Do you have any TCL modifications that could cause this behavior? Can the de_DE langpack do anything strange? I'm using the default en_US (heather) voice here.
I really don't have any idea why it happens here. I's the 100th or more node that I have setup in the last years. I've just tried it out: with SvxLink v1.5.99.17 all woks fine, with the last trunk (1.6.99.3) version the problem occurs, with the same language pack and the same tcl environment. Will install the trunk on my laptop and on other platforms, it may take some time. @dl7ata : could you provide your gcc version and platform-specific information please?

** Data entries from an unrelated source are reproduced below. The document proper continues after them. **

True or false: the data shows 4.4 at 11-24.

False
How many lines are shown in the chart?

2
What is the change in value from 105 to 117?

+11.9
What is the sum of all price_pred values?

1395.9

Sure: gcc version 4.9.2 (Debian 4.9.2-10) Linux banana26 3.4.113-bananian #9 SMP PREEMPT Sat May 6 12:20:11 UTC 2017 armv7l GNU/Linux
I can reproduce the problem now when testing on the RPi. However, it does not happen with the latest release (maint branch) but it do happen on master. Can you verify that the problem does not exist in the maint branch?
The commit you referred to above exist in both master and maint so that commit cannot be the whole story to why this is happening. I'll see if I can find something else causing the problem.
I tried some basic functions in maint branch on my own station and it seems to work, no freezing so far. I'll let you know if problems will occur on that branch.
I think I found what's wrong. Please recheck that you have the correct TCL files matching the latest master and that you have no TCL modifications, especially Logic::send_rgr_sound. That function changed after the merge of the afsk_com branch and the old implementation seem to cause a fatal problem when used with the new code.
The change is that the send_rgr_sound function expect to be given a receiver ID in the form of a single character while the old implementation of that function expected a receiver order number. The default implementation send the receiver ID using morse code on squelch close unless it's set to '?', which is the default. Set the receiver ID using the new RX_ID RX-section configuration variable.
This is my Logic::send_rgr_sound, last modified in Nov 2017:
`proc send_rgr_sound {} {
variable sql_rx_id;
global logic_name;
if {$logic_name == "RemoteLogic"} {
playTone 330 250 85;
playTone 495 150 35;
} else {
if {$logic_name == "NetLogic"} {
playTone 2450 250 45;
playTone 2495 150 25;
} else {
playTone 320 250 85;
playTone 440 100 35;
for {set i 0} {$i < $sql_rx_id} {incr i 1} {
playTone 2450 500 50;
playSilence 50;
}
}
playSilence 50;
}
} `
I think this should work ... ? I am just switching back to master and playing around with original TCL. I'll report about my experience.
I delete all my .local-stuff above (send_rgr_sound) and replaced it with original TCL. The first test is positive, I can't reproduce the failure anymore. I'll do deeper tests today on master branch.
Seems to work without any error until now. Now I am switching 3 more systems to master, using default "send_rgr_sound"-TCL.
The problem is this TCL-code:
for {set i 0} {$i < $sql_rx_id} {incr i 1} {
playTone 2450 500 50;
playSilence 50;
}
When sql_rx_id is set to ASCII 63 '?', which is the default in the new code, the code above will try to send 63 beeps. That seems to trigger a behavior that throws SvxLink into live-lock. Even though the TCL code is wrong, the best thing would of course be that SvxLink could handle it without locking up.
If you want to keep using a modified version of send_rgr_sound, you should use the new implementation as a base.
If you compile a new Version from Git the new TCL files are not updated sometimes, i had to copy them by myself. @sm0svx maybe as enhancement that the install script checks the Versions of the tcl scripts and if there are newer ones they should replaced.
I never had any trouble with TCL when you are looking strictly to the principle of "local"-path. But inside local, you have to be careful when new code is arising.
i also use the local path for custom scripts... but the main scripts wasnt updated after upgrade of svxlink
Long issue... to me it looks like it was resolved? @dl1hrc Adi, can we close it?